Growth capital (also called growth equity) is a type of investment opportunity in relatively mature companies that are going through some transformational event in their lifecycle with the potential for some dramatic growth. It is a type of private equity investment, usually, a minority investment, in relatively mature companies that are looking for capital to expand or restructure operations, enter new markets or finance a significant acquisition without a change of control of the business. It is measured by the difference between the current value, or market value, of an asset or investment and its purchase price or the value of the asset or investment at the time it was acquired. It can be used to accelerate growth, fund acquisitions, or offer liquidity to current shareholders.

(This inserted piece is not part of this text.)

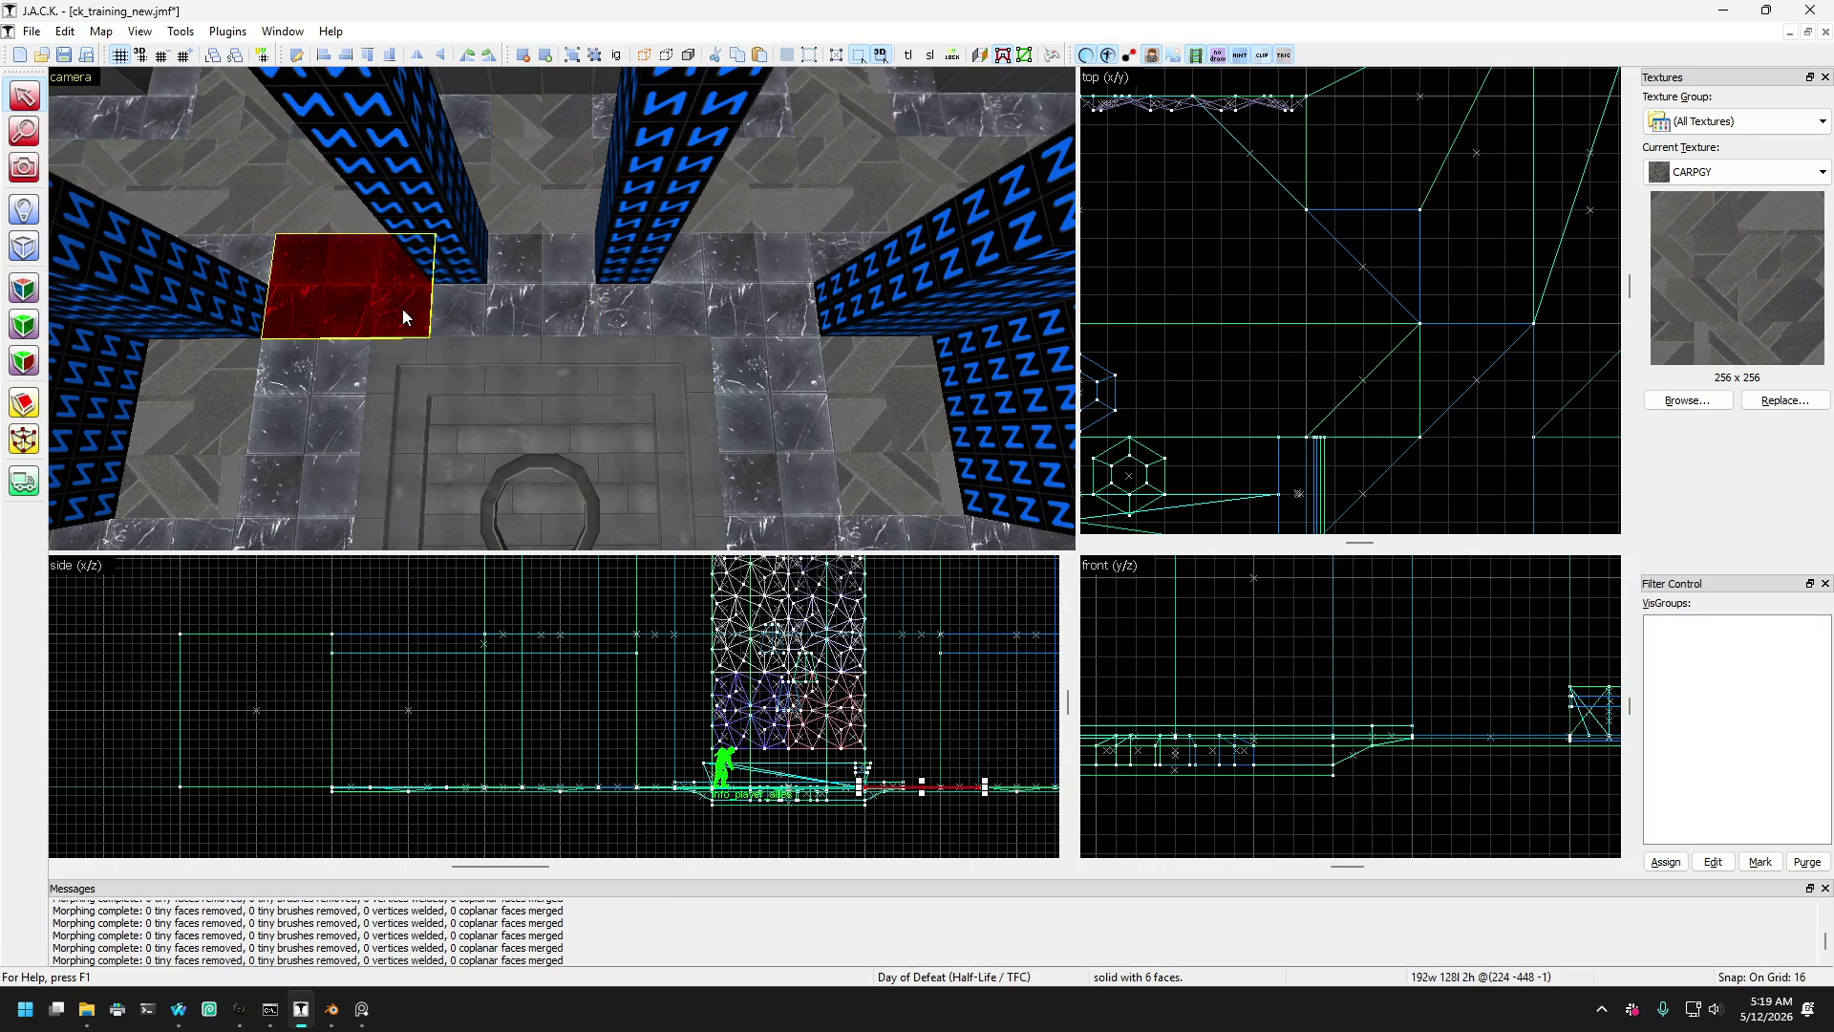
scroll(403, 307, up, 5)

Companies that seek growth capital will often do so to finance a transformational event in their lifecycle. Growth Equity firms invest in well-run, growing businesses with proven business models, and solid management teams looking to continue driving the business. These companies are likely to be more mature than venture capital-funded companies, able to generate revenue and profit but unable to generate sufficient cash to fund major expansions, acquisitions, or other investments. An entrepreneur’s desire to take growth capital when they don’t “need to” sends a great signal to growth. Because of this lack of scale, these companies generally can find few alternative conduits to secure capital for growth, so access to growth equity can be critical to pursue necessary facility expansion, sales and marketing initiatives, equipment purchases, and new product development. Venture Capital investors assume significant market and product risk. In contrast, growth equity investors assume primarily execution and management risk.
Growth capital is placed on the gamut of private equity investing at the crossroads of venture capital and control buyouts. Growth capital can also be used to effect a restructuring of a company’s balance sheet, particularly to reduce the amount of leverage (or debt) the company has on its balance sheet. The investment objective varies among investors, depending on their level of risk tolerance. Investors with low-risk tolerance are likely to seek income, while investors with high-risk tolerance are likely to seek capital growth.
Growth capital is often structured as preferred equity, although certain investors will use various hybrid securities that include a contractual return (i.e., interest payments) in addition to an ownership interest in the company. It popularly known as expansion capital is capital provided to relatively mature companies that require money to expand or restructure operations or explore and enter new markets. Often, companies that seek growth capital investments are not good candidates to borrow additional debt, either because of the stability of the company’s earnings or because of their existing debt levels. So basically growth capital serves the purpose of facilitating target companies to accelerate growth.